The data will help healthcare providers understand how refugee children are alike and different from each other — and from the other children they care for.

“Our results will help create a brief about refugee children from different areas, which will be instructive for healthcare providers and nutrition programs, like WIC, that serve refugee families,” she says. “In a busy clinic, it’s easy to lump all refugees together, not necessarily knowing that Iraqi children might be more likely to be overweight than children from Burma, for example.”

Making new foods familiar

Dawson-Hahn was also a driving force behind First Foods, which brought together refugee and immigrant parents of children under the age of 2 for conversation and education about nutrition and positive parenting. Classes were taught in five languages: Arabic, Burmese, Dari (spoken in Afghanistan), Nepali and Somali.

Over the course of five sessions, the caregivers (mostly moms) learned to prepare healthy foods that they might not have seen or tried before, and they learned where to find familiar foods from home.
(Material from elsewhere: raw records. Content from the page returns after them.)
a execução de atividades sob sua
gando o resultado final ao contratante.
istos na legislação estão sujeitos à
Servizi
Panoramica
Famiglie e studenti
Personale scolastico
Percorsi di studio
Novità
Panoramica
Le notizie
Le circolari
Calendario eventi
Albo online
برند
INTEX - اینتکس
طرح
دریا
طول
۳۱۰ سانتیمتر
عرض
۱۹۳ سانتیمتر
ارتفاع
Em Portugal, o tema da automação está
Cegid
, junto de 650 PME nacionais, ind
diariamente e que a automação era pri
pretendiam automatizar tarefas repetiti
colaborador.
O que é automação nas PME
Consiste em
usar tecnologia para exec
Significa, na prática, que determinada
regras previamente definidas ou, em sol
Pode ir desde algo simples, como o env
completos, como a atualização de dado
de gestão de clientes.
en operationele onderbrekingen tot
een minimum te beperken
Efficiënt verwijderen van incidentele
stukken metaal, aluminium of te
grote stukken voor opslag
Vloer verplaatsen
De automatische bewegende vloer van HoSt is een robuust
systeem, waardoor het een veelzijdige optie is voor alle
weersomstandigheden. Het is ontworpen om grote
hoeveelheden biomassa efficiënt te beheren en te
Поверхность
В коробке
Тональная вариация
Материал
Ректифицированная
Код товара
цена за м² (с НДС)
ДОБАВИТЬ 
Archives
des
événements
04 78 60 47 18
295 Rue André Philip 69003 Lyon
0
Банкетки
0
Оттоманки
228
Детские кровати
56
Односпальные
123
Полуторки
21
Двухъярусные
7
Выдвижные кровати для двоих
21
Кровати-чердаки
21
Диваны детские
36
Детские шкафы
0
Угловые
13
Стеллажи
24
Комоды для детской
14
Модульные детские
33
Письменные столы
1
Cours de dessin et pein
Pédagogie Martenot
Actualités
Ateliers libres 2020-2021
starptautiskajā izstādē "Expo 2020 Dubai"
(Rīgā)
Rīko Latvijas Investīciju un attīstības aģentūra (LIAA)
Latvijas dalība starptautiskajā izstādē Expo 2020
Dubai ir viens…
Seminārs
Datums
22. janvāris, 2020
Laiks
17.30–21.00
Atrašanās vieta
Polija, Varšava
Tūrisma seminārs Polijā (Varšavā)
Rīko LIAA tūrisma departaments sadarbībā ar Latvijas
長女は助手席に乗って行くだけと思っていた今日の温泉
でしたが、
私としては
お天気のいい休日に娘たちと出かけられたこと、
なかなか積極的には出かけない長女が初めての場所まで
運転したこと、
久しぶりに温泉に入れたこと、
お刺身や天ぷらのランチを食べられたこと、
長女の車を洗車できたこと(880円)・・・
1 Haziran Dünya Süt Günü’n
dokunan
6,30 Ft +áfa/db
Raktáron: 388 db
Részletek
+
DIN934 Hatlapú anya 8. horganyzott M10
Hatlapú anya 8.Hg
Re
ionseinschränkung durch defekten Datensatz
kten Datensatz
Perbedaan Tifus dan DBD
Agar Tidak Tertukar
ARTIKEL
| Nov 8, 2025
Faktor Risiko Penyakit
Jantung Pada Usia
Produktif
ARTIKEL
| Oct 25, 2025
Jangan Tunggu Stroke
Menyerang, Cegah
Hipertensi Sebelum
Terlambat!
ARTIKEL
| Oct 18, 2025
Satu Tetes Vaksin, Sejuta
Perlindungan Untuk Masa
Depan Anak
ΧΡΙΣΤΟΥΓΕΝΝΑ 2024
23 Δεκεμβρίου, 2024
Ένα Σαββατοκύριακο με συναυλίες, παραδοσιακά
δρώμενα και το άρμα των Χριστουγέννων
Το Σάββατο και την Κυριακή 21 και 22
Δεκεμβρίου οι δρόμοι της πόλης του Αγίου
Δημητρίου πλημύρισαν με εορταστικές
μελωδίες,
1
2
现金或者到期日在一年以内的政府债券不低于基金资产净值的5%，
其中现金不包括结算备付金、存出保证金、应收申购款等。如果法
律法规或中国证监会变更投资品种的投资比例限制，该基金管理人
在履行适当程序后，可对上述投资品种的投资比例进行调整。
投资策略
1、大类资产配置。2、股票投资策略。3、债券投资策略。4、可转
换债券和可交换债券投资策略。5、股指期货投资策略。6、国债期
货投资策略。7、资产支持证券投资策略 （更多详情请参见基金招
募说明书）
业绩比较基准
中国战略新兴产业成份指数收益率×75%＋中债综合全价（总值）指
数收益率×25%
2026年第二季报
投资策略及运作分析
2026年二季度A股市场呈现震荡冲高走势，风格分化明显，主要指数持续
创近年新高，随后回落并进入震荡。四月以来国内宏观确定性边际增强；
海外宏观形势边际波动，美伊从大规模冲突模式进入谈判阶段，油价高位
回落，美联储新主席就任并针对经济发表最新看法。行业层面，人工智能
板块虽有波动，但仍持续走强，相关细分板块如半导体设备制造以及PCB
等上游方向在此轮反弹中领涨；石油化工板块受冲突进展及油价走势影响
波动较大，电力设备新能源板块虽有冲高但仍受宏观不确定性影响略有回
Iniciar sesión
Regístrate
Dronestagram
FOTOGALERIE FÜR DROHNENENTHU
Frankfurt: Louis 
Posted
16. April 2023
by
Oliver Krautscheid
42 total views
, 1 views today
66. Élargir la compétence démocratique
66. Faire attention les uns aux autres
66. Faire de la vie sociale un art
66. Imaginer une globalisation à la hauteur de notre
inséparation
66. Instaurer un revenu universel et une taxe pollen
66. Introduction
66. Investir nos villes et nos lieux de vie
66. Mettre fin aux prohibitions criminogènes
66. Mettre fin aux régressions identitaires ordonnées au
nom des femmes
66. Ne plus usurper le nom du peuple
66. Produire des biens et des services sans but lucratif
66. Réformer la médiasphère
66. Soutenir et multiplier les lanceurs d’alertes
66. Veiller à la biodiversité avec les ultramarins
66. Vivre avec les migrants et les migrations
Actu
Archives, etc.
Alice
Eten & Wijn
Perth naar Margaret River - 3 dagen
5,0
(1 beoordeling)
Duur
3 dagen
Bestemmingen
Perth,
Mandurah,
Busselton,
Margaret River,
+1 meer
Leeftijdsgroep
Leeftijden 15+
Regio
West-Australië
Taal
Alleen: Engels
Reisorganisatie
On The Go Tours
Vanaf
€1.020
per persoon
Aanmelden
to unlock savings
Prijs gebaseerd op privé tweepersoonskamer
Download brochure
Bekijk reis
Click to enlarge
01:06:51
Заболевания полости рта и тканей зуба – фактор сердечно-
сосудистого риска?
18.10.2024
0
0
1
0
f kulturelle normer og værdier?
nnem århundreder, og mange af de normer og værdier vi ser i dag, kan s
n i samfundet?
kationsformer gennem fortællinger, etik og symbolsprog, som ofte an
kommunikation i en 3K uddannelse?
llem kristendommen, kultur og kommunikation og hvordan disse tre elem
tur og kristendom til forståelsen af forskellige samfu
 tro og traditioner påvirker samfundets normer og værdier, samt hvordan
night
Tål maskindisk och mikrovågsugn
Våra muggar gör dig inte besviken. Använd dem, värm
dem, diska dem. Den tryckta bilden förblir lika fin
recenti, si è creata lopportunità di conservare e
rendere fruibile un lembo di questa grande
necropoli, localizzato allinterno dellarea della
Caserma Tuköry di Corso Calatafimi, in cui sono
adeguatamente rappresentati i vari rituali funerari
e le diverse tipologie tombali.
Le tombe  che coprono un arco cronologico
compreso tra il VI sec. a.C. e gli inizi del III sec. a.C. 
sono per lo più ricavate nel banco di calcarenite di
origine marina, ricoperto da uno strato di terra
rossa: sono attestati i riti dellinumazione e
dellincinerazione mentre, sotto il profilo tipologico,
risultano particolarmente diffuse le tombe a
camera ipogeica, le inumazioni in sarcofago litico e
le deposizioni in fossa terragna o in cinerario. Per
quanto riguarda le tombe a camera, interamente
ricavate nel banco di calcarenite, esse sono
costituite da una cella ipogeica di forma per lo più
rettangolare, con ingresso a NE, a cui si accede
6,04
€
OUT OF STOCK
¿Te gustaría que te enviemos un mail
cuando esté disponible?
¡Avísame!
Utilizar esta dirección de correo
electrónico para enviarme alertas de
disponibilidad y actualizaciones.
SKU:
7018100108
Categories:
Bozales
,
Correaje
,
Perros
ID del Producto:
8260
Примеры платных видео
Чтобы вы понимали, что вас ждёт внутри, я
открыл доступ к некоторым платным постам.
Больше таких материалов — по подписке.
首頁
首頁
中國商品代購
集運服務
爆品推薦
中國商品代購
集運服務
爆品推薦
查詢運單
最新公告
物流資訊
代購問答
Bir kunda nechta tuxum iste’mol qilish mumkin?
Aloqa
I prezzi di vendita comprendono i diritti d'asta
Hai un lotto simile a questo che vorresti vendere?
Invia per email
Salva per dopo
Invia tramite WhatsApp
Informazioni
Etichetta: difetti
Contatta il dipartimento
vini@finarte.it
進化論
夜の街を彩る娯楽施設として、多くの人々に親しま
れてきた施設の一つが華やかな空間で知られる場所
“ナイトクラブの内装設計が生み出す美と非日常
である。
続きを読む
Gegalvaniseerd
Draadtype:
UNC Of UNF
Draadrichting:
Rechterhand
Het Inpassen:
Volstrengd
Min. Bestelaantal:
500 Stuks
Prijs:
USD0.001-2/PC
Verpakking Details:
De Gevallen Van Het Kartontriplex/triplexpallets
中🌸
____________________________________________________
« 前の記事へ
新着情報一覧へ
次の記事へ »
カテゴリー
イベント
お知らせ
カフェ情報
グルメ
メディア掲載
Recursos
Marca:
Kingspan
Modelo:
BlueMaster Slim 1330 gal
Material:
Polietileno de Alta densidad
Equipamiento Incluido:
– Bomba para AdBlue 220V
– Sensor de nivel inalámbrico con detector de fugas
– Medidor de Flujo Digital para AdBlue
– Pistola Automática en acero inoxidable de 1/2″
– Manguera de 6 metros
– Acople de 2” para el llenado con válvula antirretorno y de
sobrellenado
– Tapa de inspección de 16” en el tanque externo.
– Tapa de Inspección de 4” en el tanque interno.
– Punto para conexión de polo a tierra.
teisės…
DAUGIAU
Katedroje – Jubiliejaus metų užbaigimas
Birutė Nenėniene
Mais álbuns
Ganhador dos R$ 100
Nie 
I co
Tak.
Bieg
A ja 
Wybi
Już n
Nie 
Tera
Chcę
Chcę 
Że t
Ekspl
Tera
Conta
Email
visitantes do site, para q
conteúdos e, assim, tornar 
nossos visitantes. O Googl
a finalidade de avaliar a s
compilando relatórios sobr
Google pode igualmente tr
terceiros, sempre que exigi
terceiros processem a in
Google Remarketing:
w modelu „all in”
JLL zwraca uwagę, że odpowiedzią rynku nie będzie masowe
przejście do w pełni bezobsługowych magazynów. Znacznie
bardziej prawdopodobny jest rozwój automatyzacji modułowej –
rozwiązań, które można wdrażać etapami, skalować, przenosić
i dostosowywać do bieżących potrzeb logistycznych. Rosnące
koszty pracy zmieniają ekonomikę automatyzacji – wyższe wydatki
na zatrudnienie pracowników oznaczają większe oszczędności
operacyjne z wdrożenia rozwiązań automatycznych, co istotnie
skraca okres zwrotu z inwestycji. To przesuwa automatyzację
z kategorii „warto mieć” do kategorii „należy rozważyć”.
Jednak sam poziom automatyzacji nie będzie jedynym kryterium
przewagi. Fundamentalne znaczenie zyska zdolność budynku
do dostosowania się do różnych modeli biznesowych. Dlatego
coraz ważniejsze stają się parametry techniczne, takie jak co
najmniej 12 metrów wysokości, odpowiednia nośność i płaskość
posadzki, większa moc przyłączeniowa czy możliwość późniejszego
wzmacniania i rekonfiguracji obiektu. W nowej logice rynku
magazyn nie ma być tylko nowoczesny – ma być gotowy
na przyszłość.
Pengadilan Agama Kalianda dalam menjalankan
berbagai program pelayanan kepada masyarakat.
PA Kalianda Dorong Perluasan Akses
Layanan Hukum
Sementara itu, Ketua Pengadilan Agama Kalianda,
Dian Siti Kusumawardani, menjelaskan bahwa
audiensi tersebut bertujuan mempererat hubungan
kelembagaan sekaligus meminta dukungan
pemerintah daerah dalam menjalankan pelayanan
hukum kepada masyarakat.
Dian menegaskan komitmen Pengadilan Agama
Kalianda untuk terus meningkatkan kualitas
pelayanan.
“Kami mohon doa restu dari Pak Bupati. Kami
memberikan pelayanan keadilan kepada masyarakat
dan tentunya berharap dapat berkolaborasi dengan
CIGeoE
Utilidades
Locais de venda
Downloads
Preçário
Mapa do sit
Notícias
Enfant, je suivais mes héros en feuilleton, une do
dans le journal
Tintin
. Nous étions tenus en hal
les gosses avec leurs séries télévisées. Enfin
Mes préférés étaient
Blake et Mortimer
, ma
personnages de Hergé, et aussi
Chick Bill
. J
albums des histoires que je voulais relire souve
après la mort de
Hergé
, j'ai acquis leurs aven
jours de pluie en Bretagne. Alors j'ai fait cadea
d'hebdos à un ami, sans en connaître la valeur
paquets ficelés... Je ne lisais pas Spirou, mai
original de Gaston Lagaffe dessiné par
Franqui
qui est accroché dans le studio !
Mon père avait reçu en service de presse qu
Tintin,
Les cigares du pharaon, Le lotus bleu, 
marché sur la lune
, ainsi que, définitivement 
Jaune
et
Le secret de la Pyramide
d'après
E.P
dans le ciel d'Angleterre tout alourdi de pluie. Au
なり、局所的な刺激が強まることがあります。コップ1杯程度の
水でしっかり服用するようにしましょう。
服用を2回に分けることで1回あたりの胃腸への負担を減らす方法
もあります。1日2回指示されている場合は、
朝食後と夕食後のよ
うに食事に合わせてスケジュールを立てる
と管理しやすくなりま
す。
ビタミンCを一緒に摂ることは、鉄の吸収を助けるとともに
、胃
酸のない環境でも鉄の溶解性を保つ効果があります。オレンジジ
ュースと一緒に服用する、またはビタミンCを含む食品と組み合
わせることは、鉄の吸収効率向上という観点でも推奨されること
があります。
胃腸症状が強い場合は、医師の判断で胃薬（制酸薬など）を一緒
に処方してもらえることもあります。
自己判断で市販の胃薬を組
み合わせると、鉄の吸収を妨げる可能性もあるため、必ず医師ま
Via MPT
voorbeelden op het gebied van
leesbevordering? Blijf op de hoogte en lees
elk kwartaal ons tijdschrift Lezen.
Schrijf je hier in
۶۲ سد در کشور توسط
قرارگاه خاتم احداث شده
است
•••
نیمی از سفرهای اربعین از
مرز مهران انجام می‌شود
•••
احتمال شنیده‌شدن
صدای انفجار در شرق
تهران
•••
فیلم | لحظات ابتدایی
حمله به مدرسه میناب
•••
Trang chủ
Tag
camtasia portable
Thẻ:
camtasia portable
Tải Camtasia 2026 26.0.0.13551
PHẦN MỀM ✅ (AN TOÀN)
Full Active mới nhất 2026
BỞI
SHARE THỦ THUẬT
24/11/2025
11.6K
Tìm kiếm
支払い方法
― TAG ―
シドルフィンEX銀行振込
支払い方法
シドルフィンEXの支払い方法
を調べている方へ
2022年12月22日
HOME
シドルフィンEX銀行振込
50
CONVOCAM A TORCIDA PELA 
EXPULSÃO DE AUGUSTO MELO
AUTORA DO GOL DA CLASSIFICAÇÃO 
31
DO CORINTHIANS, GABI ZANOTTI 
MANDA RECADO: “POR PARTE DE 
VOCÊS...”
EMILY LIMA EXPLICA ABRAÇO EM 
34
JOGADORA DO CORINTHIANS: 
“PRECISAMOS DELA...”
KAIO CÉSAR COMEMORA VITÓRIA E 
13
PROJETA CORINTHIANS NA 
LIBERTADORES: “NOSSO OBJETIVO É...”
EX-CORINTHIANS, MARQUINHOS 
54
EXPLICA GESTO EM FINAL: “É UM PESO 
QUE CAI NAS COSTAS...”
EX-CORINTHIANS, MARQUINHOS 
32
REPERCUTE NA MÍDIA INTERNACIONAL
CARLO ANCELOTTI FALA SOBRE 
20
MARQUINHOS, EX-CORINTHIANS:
“The parents loved learning how to prepare the same food in different ways,” says Ibrahim, who was one of Dawson-Hahn’s partners in developing the course. “For instance, you can puree apples into applesauce for an infant or slice them up for snacks for a toddler. But you don’t necessarily know that unless someone shows you.”

The classes also gave parents a chance to share details about their lives, including the foods they treasure and the challenges they face.

Identifying risks down the road

Finally, Dawson-Hahn is studying how the nutritional status of refugee children changes as they acclimate to their new environments to understand whether certain groups are at risk for obesity or other nutrition-related issues.

Dawson-Hahn’s approach is unique, says Jasmine Matheson, manager of the Refugee Health Program for Washington DOH and a frequent collaborator. “Using existing data sources to describe this population sounds simple, but it hasn’t routinely been done,” she says. “She’s bringing new ideas to the table and finding evidence that will help healthcare providers, policymakers and service providers better understand the needs of refugee children.”

Ibrahim, who just left Seattle for a rotation in Kenya as part of the residency program’s global health pathway, says working with Dawson-Hahn grounded her in a type of research that she hopes to continue when she graduates from the residency program and starts work at Harborview Pediatric Clinics, where she has practiced throughout her residency and where the two first met.

The job will bring her full circle. “I grew up in that clinic — from the time I came to America until I was too old to go there,” she says. “I don’t even have a word to describe how amazing it is that I will be working there.”